The U.S. agricultural trade deficit, forecast at a record $30.5 billion this fiscal year, will narrow in the near term as exchange rates improve and trading partners gain economic strength, said the Agriculture Department in its 10-year agricultural baseline. The deficit will would shrink to $14.7 billion in 2028 and hold steady after that.

“Ongoing trends, such as growing domestic demand for both high-value agricultural goods and year-round availability of produce, are expected to continue to bolster imports to the United States,” said USDA analysts. “Due to the relative strength of the current U.S. economy, the trade deficit is expected to be largest in 2024 at $30.5 billion and then narrow as conditions, such as moderating exchange rates, facilitate the slowing of imports.”

After years of surpluses, accompanied by proclamations that the United States was feeding the world, food and ag trade has posted a deficit in four of the past five years. The deficit is forecast to surge to $30.5 billion this year, fall to $25.6 billion in fiscal 2025, and then taper to $14.7 billion in 2028, with deficits continuing through 2033.

“Though a measure of interest to many, the agricultural trade balance ignores several important issues,” said the USDA. “These include increased access to products not adequately produced in the United States, such as tropical products, and perishable products provided in the off-season.

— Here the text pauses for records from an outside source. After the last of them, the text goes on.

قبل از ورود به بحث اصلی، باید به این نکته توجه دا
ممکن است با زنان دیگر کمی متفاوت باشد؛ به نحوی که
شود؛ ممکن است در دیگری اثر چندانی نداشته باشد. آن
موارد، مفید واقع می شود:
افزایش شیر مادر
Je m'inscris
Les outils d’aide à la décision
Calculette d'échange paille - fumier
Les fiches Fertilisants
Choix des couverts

Further, trade allows access to lower-cost processed foods and specialty high-value products.”

Some 64 percent of U.S. food and ag imports are horticultural products, such as fruits, vegetables, wine, malt beer and distilled spirits, and sugar and tropical products, such as coffee and cocoa. Those imports are forecast to be worth $127.8 billion this year. The same categories for U.S. exports would total $46 billion.